When a business sells, the owners are supposed to allocate the purchase price across all tangible and intangible assets. The overage is then deemed to be due to goodwill.

In the past, it mattered little if some of the important intangible assets were lumped together with business goodwill. The reason? There used to be little difference in how business intangible assets, such as intellectual property or customer contracts, were handled in the company’s financial records.

Business goodwill impairment

Along come the SFAS 141 an 142 published by the Financial Accounting Standards Board (FASB), and everything changes. No longer is business goodwill amortized. Rather, companies must conduct the goodwill impairment test and adjust their income statements accordingly. In addition, the Generally Accepted Accounting Principles (GAAP) now require that all intangible assets be amortized. In other words, such assets as software, technology, customer and vendor contracts, patents, copyrights and trademarks, all are expected to be gradually used up in business operations.

With these new financial reporting rules, companies have an incentive to put high values on goodwill and reduce the values of other intangible assets. The benefit of this strategy is that you can increase the reported earnings without any effect on the business cash flow. Earnings per share go up, so the company stock value increases.

According to the US Securities and Exchange Commission (SEC), there are several types of business intangible assets that must be valued:

  • Customer related intangibles
  • Creative intangibles
  • Marketing oriented intangible assets
  • Technology specific intangibles
  • Contractual intangible assets

All these assets must be recognized as distinct from business goodwill. Contract specific assets do not need to be actually separable. However, all other intangible assets must be capable of being sold on their own.

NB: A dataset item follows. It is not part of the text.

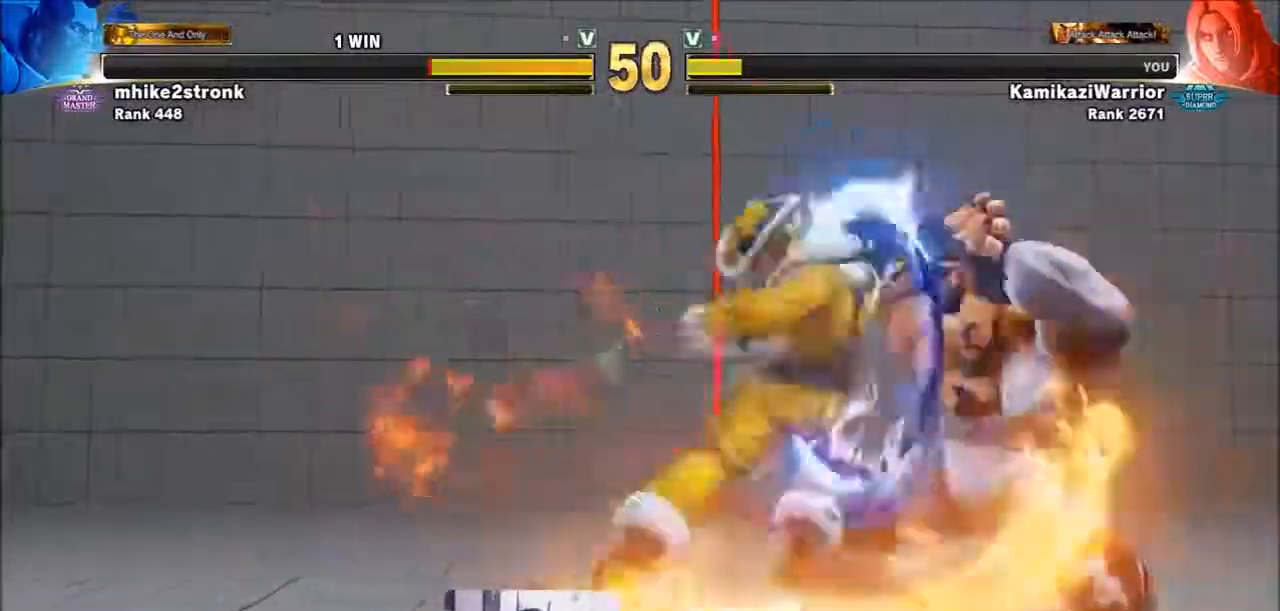
{"buttons": ["TRIANGLE", "R1"], "left_stick": "center", "events": [[133, "left_stick", "right"], [200, "left_stick", "down-left"], [283, "left_stick", "down-right"], [317, "R1", "down"], [317, "TRIANGLE", "down"], [350, "R1", "up"], [350, "TRIANGLE", "up"], [350, "left_stick", "center"], [433, "R1", "down"], [433, "TRIANGLE", "down"]]}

This sounds a bit tricky. The plain English meaning is that an intangible asset must be either based on a legally enforceable right, such as a customer contract, or be sellable by itself, such as a license to use a patented invention.

To see the difference, imagine the problems with trying to transfer a trained and assembled workforce to another company. You are unlikely to have this valuable asset preserved intact, in contrast to the licensing of a trademark.